Lamas sind ruhige und liebevolle Tiere, die sich einfühlend der Gemütsstimmung und dem Gesundheitszustand des Menschen anpassen, ihn körperlich und emotional in Bewegung und ebenso zur Ruhe bringen. Drei bis vier Bewohner aus verschiedenen Zielgruppen dürfen jeweils am Montag, Mittwoch und Freitag unter der Begleitung der Betreuerin Vreny Waser ein Tier führen. Aber schon das Dabeisein und Mitlaufen ohne ein Tier zu führen tut seine Wirkung. Dazu kommen die ebenfalls betreute Fell- und Stallpflege der Lamas.

Viel Abwechslung im Alltag
Natur, Tiere und das Arbeiten in den Ateliers in verschiedenen Arbeitszweigen sorgen dafür, dass kein Tag dem andern gleicht, dass der Alltag interessant, abwechslungsreich und spannend ist. Die Entwicklungen im Betreuungsprozess und vielfach auch im Gesundheitsverlauf der einzelnen, in die Therapien involvierten Bewohner sind in der Regel positiv, da auch deren Selbstwertgefühl und die Freude an sinnvoller Arbeit gestärkt wird. Abgesehen davon, dass die Arbeiten möglichst im Tal generiert werden – daraus entstehen zusätzliche Wurzeln zum Ort, an welchem so viele verschiedene Menschen zusammenleben.

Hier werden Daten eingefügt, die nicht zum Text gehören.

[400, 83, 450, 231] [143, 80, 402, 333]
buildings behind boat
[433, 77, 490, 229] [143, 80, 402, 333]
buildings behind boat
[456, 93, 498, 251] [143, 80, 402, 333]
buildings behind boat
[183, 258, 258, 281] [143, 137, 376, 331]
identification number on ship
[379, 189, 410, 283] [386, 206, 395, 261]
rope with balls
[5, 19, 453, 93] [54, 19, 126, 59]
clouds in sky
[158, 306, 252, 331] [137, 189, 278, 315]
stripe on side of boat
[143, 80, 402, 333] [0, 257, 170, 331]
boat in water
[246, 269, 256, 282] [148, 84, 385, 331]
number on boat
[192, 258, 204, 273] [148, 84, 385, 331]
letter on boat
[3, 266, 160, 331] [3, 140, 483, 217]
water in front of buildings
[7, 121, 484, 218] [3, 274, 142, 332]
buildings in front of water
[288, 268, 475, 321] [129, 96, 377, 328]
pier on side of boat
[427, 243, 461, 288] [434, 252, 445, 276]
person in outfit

Das BegegnungsZentrum St. Ulrich bietet 60 Wohnplätze, 47 davon im Haupthaus und 13 in den externen Gebäuden mit diversen betreuten Wohnformen. Die Institution mit öffentlicher Cafeteria/Restaurant und einem vielfältigen Veranstaltungsangebot wird als offenes Haus geführt und vermittelt seinen Bewohnern damit die grösstmögliche persönliche Lebensgestaltung. Ihr Durchschnittsalter beträgt zirka 70 Jahre und liegt zwischen 20 und 95 Jahren.

Drei Zielgruppen
Das BZ richtet sich erstens an 65-jährige und ältere Personen im Bereich Geriatrie mit geringen bis schweren Altersbeschwerden und zweitens an Personen unter 65 Jahren mit psychischer Verhaltensauffälligkeit/Erkrankung, mit einer Wahrnehmungsstörung und/oder Störung im Sozialverhalten (diese Personen müssen stabil sein und in einem Zustand, in welchem keine akute Selbst- oder Fremdgefährdung besteht).

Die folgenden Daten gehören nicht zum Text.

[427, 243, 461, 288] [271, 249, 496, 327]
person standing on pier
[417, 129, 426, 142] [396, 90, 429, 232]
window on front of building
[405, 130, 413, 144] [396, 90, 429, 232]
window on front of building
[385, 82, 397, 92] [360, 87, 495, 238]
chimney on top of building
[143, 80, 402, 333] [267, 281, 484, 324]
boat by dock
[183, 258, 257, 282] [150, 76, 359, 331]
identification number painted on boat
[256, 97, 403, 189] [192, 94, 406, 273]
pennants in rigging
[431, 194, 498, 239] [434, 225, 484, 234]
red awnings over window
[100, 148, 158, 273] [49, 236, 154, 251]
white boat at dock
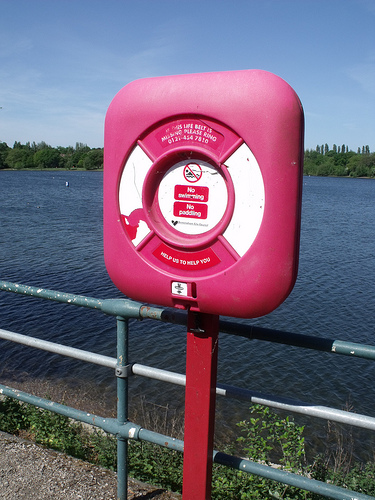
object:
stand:
[183, 311, 212, 496]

Die dritte Zielgruppe sind Personen ab 20 Jahren mit kognitiver Beeinträchtigung sowie sozialen und/oder psychischen Schwierigkeiten (junge Erwachsene mit einer abgeschlossenen PrA INSOS). Menschen aus der Gemeinde Luthern haben Aufnahmepriorität. Daneben steht das Heim auch Bewohnern aus den umliegenden Gemeinden sowie vereinzelt aus dem Kanton Bern und weiteren Kantonen offen.

Gut zu wissen
Jubiläumsfeier BegegnungsZentrum St. Ulrich, Sonntag, 16. Juni 2019, ab 10 Uhr, mit Gottesdienst, Festwirtschaft, Rundgang, Verkaufsstand, Unterhaltung, Ausstellung, Spielparcours und vielem mehr.